A new nonprofit collective wants to change the perception that Michigan’s craft beer industry is only a profession for burly bearded males.
Along the way, Fermenta, a women’s craft collaborative, also wants to educate and encourage more women to get involved in the profession of creating world-class craft beverages.
It’s a calling Manda Geiger answered a decade ago. The brewer at Hudsonville-based Pike 51 Brewing Co. worked over the years to perfect her craft, as well as push the notion that women — just like men — can make excellent beer.
“Women can do just as much as men can,” Geiger said. “Brewing always seemed very labor-intensive and (it seemed) that women couldn’t do that. It’s very much not that way.
“We’re turning that wheel. Women are amazing brewers.”
Women also make up nearly a third of all craft beer consumers, according to 2014 data from the Brewers Association, a national trade association.
Geiger, the communications director for Fermenta, said it hasn’t always been easy for women to approach the male-dominated industry — a fact that’s at the heart of the nonprofit’s regular educational programming.
“It’s easier if you have women putting on these educational events,” Geiger said.
That vision for Fermenta stemmed from an idea that Arcadia Brewing Co.’s Stacey Roth and Pauline Knighton of Short’s Brewing Co. shared at the 2014 Michigan Brewers Guild Winter Conference in Harbor Springs. From there, Fermenta officially launched in August 2014 and became a 501(c)(3) nonprofit over the winter.
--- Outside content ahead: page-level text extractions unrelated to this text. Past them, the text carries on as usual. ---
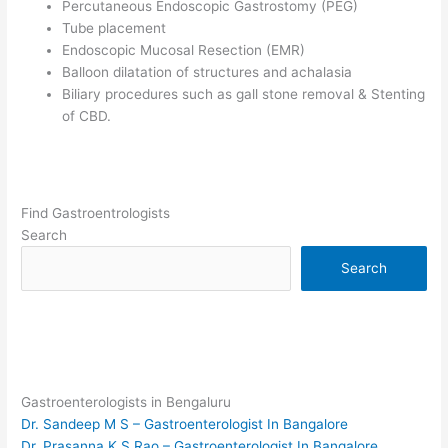
Percutaneous Endoscopic Gastrostomy (PEG)
Tube placement
Endoscopic Mucosal Resection (EMR)
Balloon dilatation of structures and achalasia
Biliary procedures such as gall stone removal & Stenting
of CBD.
Find Gastroentrologists
Search
Search
Gastroenterologists in Bengaluru
Dr. Sandeep M S – Gastroenterologist In Bangalore
Dr. Prasanna K S Rao – Gastroenterologist In Bangalore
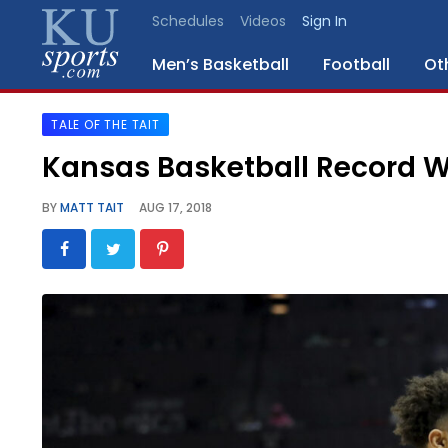
Schedules
Videos
Sign In
Men’s Basketball
Football
Ot
TALE OF THE TAIT
SPORTS
Kansas Basketball Record W
STAFF
BY
MATT TAIT
AUG 17, 2018
BLOGS
SCHEDULES
VIDEO
GALLERY
CONTACT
The collective offers seminars and trade shows and collaborates with breweries across the state to brew special one-off beers, as well as raises funds for members to further their education through scholarships.
Nineteen Michigan breweries have joined Fermenta, which boasts around 115 members, including enthusiasts and industry representatives from across the state.
Fermenta’s experienced executive board features Michigan women brewers and craft beer professionals who bring unique insight for potential members, sources said. At the end of the day, the organization wants to empower women to make great beer, hence the emphasis on educational programming on the science of brewing.
“We are thrilled with the industry’s warm welcome and excited to be a resource for people who want to expand their knowledge in the fermented craft beverage industries,” said Knighton, who serves as president of Fermenta, in a statement. “The talented and passionate network we are building will provide a multitude of opportunities for women and strengthen and grow the industry.”
Fermenta is also open to women from other craft beverage segments, including wine, cider and spirits.
“I’ve watched the whole industry change,” Geiger said. “We want to build camaraderie amongst women.”
Perhaps the most visible aspect for Fermenta are the collaborations they do with breweries around the state, particularly timed for major beer festivals.
At this year’s Summer Beer Festival put on by the Michigan Brewers Guild, Fermenta presented 26 new collaborations with brewers such as Arbor Brewing Co., The B.O.B., Eternity Brewing Co., Founders Brewing Co., Mitten Brewery, New Holland Brewing and more.
Giving women a chance to alongside brewers around the state provides them an opportunity for new experiences — as well as a chance to learn to work with new systems, ways of brewing and more, Geiger said. Fermenta also sponsors at least two events per month, including seminars and a tours of breweries and distilleries.
The group would also consider exploring partnerships with local beer festivals.
Geiger said the group wants to encourage a sense of community among women in the craft brewing industry, one that women and men can take pride in.
“I am so overwhelmed by the participation,” Geiger said. “I’m overwhelmed by the amount of women that wanted to become a part of this and actually help further (Fermenta) themselves.”